As it turns out, my husband and I have very different memories of our lives together. We differ on such fundamentals as How We Met. Each suspects the other’s memory is at fault, but we want to stay married, so it’s best not to overthink this. I’d read that married couples should never be seated together at formal dinners because they contradict each other’s stories, and now I understand.

In some cases, corroboration may be able to help. I have a friend whose elderly mother is re-imagining her entire life in surprising ways. My friend is able to reassure herself that her own memories are intact by comparing them to those of her siblings and her mother’s friends. When most of the participants remember something the same way, it is probably true.

Or is it? In a 2015 survey of registered Republicans*, over one-third remembered Muslims cheering in the streets of America on 9-11. Our willingness and ability to alter our memories is now manipulated on a global scale by everyone from advertisers to partisans. It would be easy to conclude that if so many people believe something, there must be some truth to it, but that would not be correct.

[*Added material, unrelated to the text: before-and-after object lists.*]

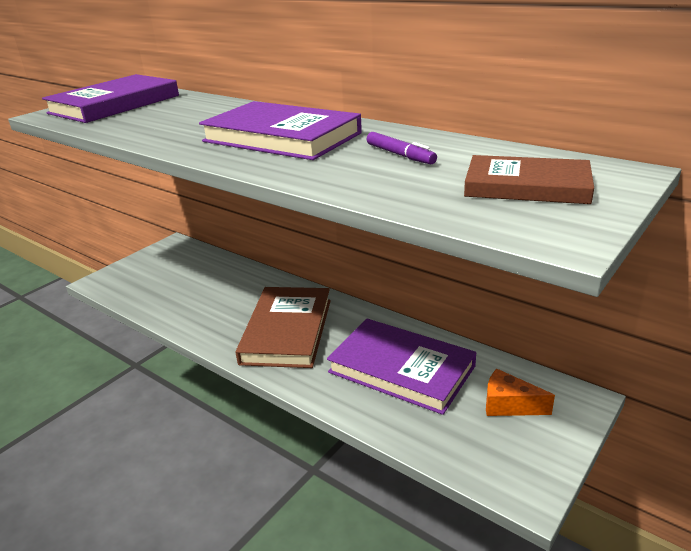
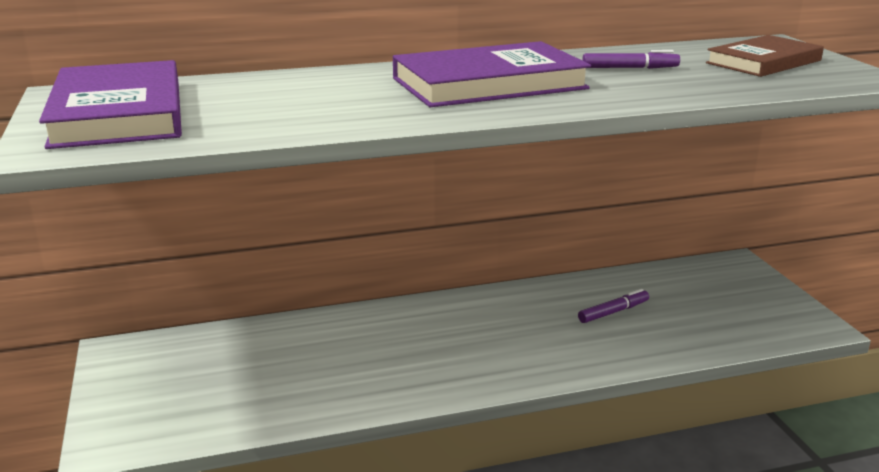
camera: 55 degrees left, 5 degrees down
(287, 331) = (467, 344): brown book -> none
(401, 369) = (613, 312): purple book -> purple marker
(509, 405) = (714, 290): orange cheese -> none

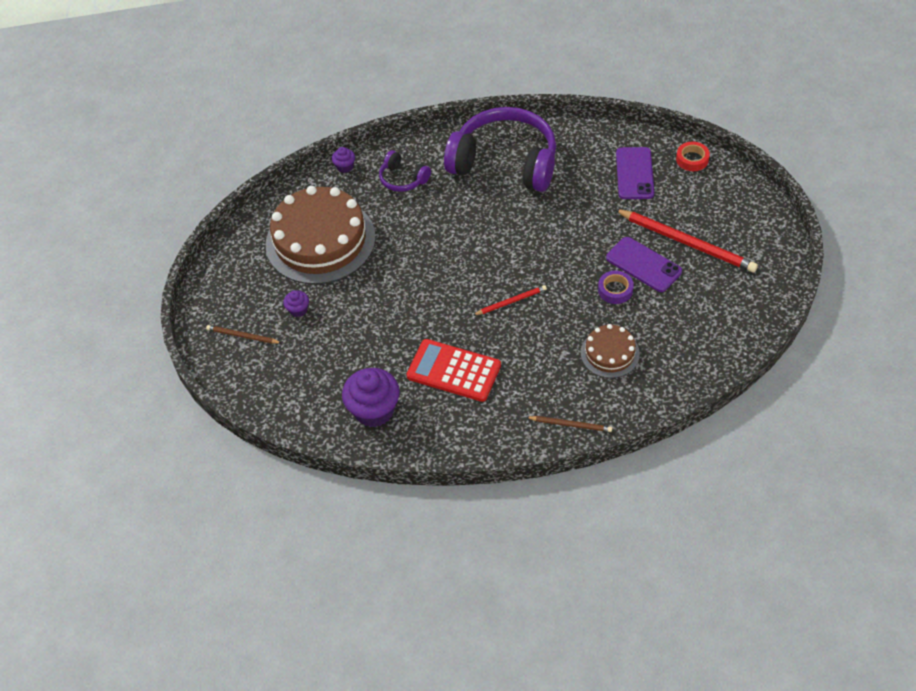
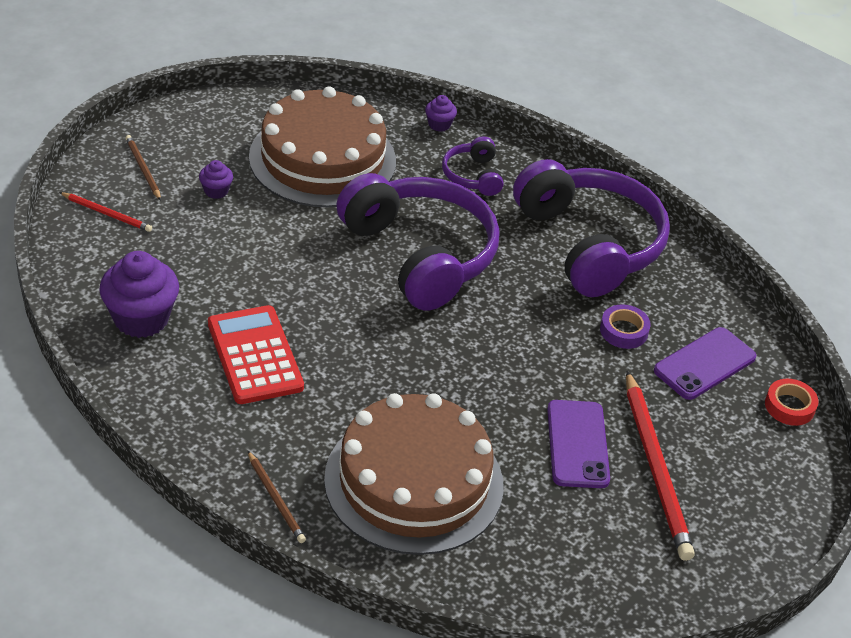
camera: 40 degrees right, 10 degrees down
(444, 244) = (420, 255): none -> purple headphones
(511, 301) = (399, 353): red pencil -> red pencil (107, 214)
(610, 353) = (414, 481): brown cake -> brown cake, size x2.04
(615, 290) = (512, 437): purple tape -> purple tape (623, 331)

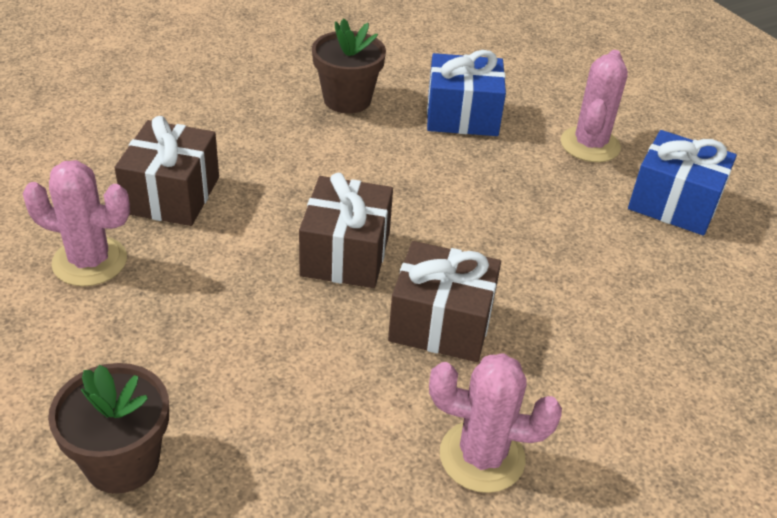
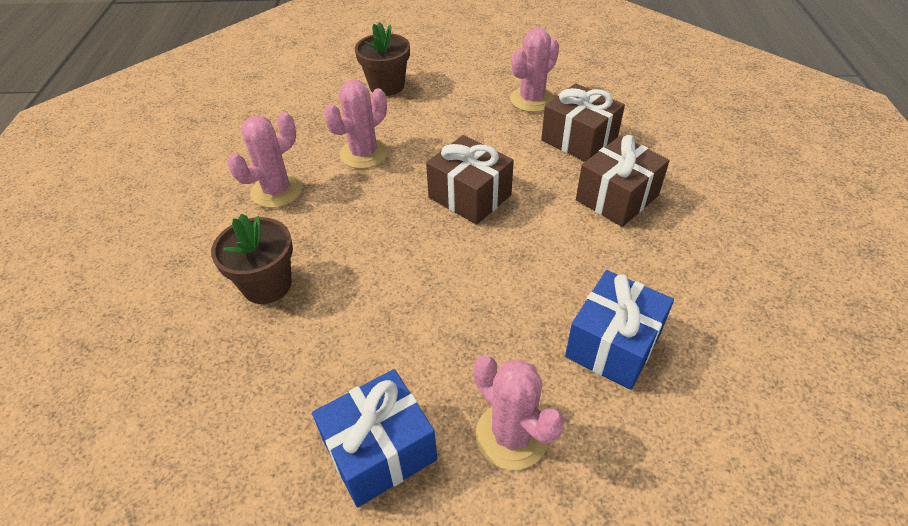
camera: 125 degrees right, 5 degrees up
(333, 396) = (364, 154): none -> pink cactus
(347, 100) = (673, 268): brown flower pot -> brown flower pot (267, 285)
(441, 323) = (376, 215): brown gift -> brown gift (617, 198)

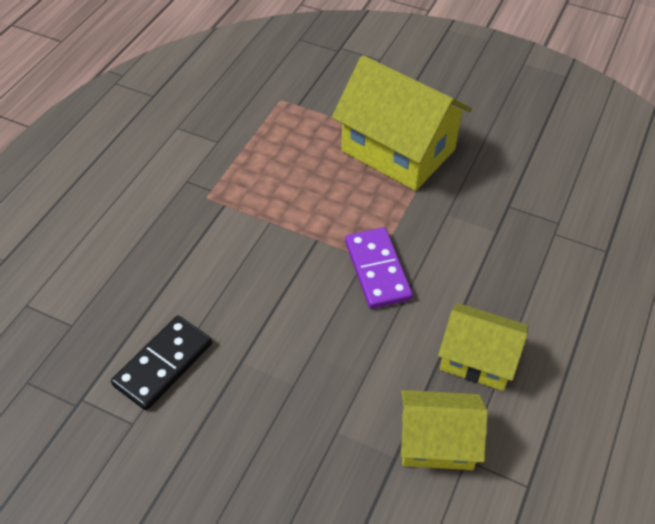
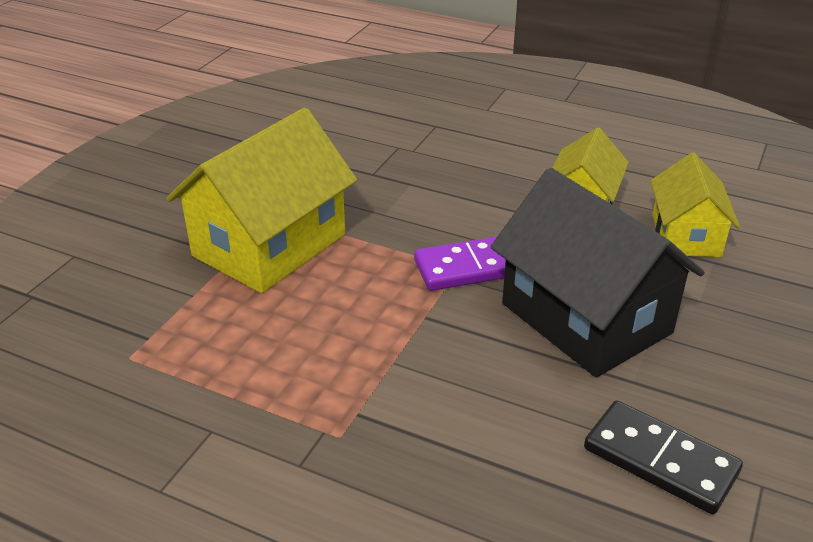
camera: 90 degrees left, 15 degrees down
(313, 340) = (585, 318): none -> black house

I credit technology for widening the scope of mass-memory-revising effects.

Back to individual memory alteration. I remember, or think I remember, these cases:

  • A woman who remembers her father reading a particular children’s book to her, including the voices he used for each character, later learns it was published after his death.
  • A woman visits her grandmother’s grave and learns she was born after the grandmother died, yet she remembers many details of their close relationship when she was a young child.
  • As part of a memory study, a college student records her reaction to the Challenger disaster during her freshman year, when it occurred, and again during her senior year. The accounts differ widely. She says, I know that is my handwriting, but I could not possibly have written it.

Why do we alter our memories? Perhaps because we can believe ourselves to be better people, living in a happier world. This is probably genetic. Living in a world that makes sense to us surely makes us more resilient, even if it isn’t real. Let’s not overthink it.